Fulton County Superior Court Judge Robert McBurney said once the medal and Bible are moved, “they won’t go anywhere until we resolve this matter.”
Under the judge’s order, both items will be stored in a single bank box and the judge will hold the keys.
King, who received the Nobel Peace Prize in 1964, was assassinated four years later in Memphis, Tennessee.
His two sons, Dexter and Martin Luther King III, want to sell the Nobel medal and the Bible. Their sister, Bernice King, is opposing the sale.
The King estate sued Bernice King in late January, seeking an emergency court order forcing her to return the Nobel Prize and Bible, saying she signed a 1995 agreement giving control of King’s possessions to the estate.
“While I love my brothers dearly, this latest decision by them is extremely troubling,” she said in a statement after the lawsuit was filed. “Our Father MUST be turning in his grave.”
Currently, King’s Nobel Peace Prize medal is in a bank safety deposit box and the Bible, which President Obama used in his second inauguration ceremony, is at the non-profit Martin Luther King Center for Nonviolent Change in Atlanta, said Eric Barnum, Bernice King’s lawyer.
Bernice King is CEO of the non-profit King Center.
On January 22, Dexter King and Martin Luther King III, as board members of the King estate, voted to pursue the sale of the medal and Bible.

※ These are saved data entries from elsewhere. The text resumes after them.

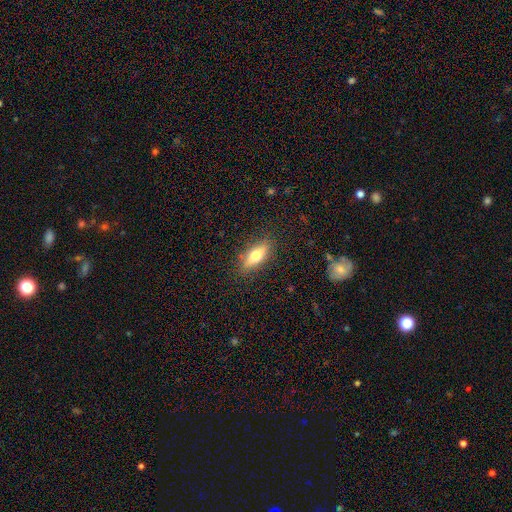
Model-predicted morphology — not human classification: Smooth or featured? Predicted: smooth (p=0.58). How rounded? Predicted: in between (p=0.56). Merging? Predicted: none (p=0.86).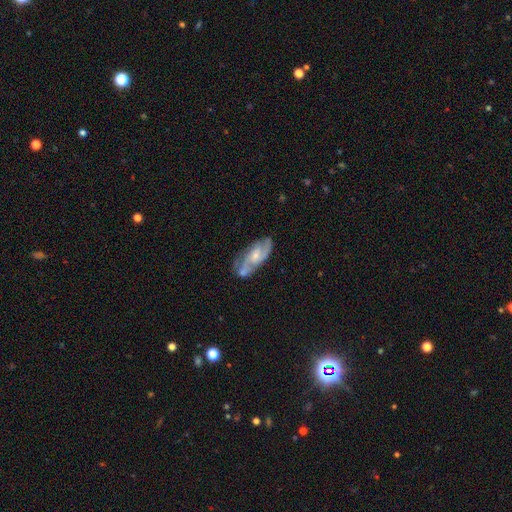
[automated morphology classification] featured or disk 75%, smooth 19%, star or artifact 6%. Down the decision tree: edge-on disk — no (93%); bar — no (55%); spiral arms — yes (92%); spiral arm count — 2 (67%); spiral winding — medium (49%); bulge size — small (58%); merging — none (55%).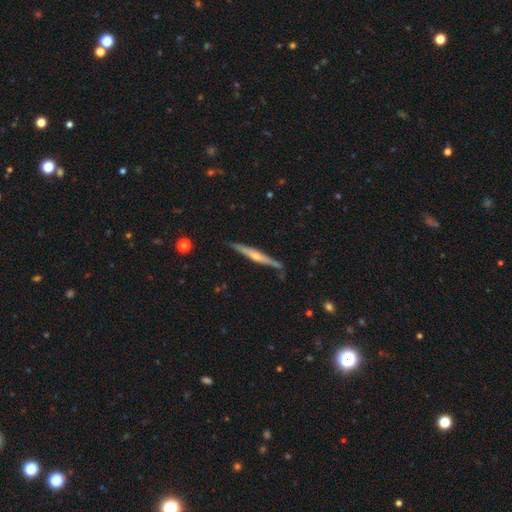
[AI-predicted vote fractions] A featured or disk galaxy (70%) viewed edge-on (96%) with a rounded central bulge (73%). Merging: none (81%).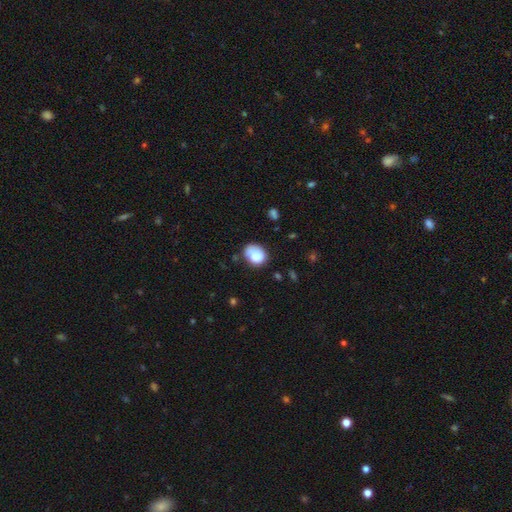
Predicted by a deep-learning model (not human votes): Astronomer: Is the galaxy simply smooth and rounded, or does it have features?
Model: smooth — 79%.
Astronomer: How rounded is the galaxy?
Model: in between — 55% (runner-up: round, 45%).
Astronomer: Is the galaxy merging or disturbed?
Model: none — 55%.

Bernice King, the estate’s third board member, voted against the sale and has refused to turn over the items to her brothers. Her lawyer, Barnum, said Bernice King views the items as “sacred.”

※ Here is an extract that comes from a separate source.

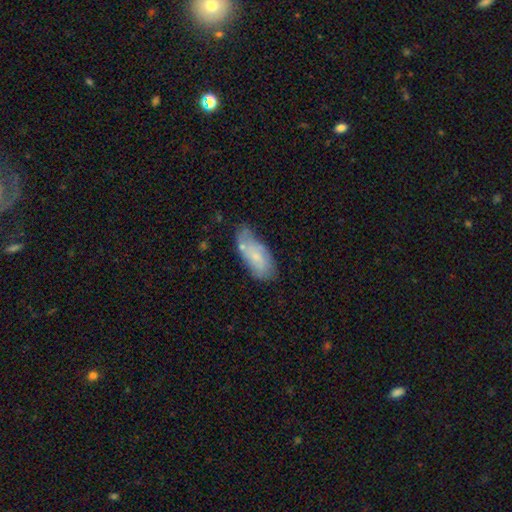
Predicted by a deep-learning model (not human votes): A smooth galaxy with no disk features (62%) that is in between round and cigar-shaped (85%). Merging: none (49%).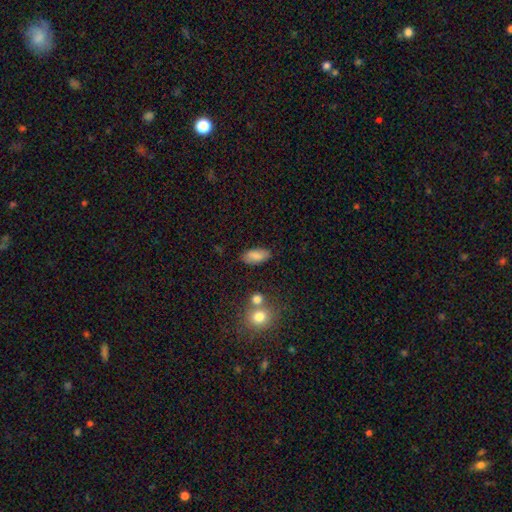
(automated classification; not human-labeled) A smooth galaxy with no disk features (84%) that is in between round and cigar-shaped (90%). Merging: none (80%).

The items have been under her care in recent years since the death of her mother, Coretta Scott King, in 2006.
William Hill, attorney for the estate, told the court on Wednesday that the estate may miss out on important sale unless Bernice King returns the items promptly. The money from the sale is needed to maintain the estate, which partially funds the King Center and hires lawyers to protect the King copyright and legacy.
“These opportunities are fleeting,” Hill said.
The potential buyer has not been publicly identified nor has the asking price.
But Barnum said the estate never conducted a full inventory of the items, and that the vote to sell them might have been invalid because two empty seats on the estate’s board have not been filled.
The judge said there is a “likelihood” the King estate will win the case. In the meantime while the case is pending, he wanted the items to be safely stored.
In a separate lawsuit, the King estate has accused the King Center of failing to properly care for items that belonged to King, including the Bible.
In August, the estate sued the King Center, seeking to end the license that allows the center to use the King name and image. That lawsuit cited a “strained” relationship between the estate and the King Center, which includes a museum and the civil rights leader’s crypt.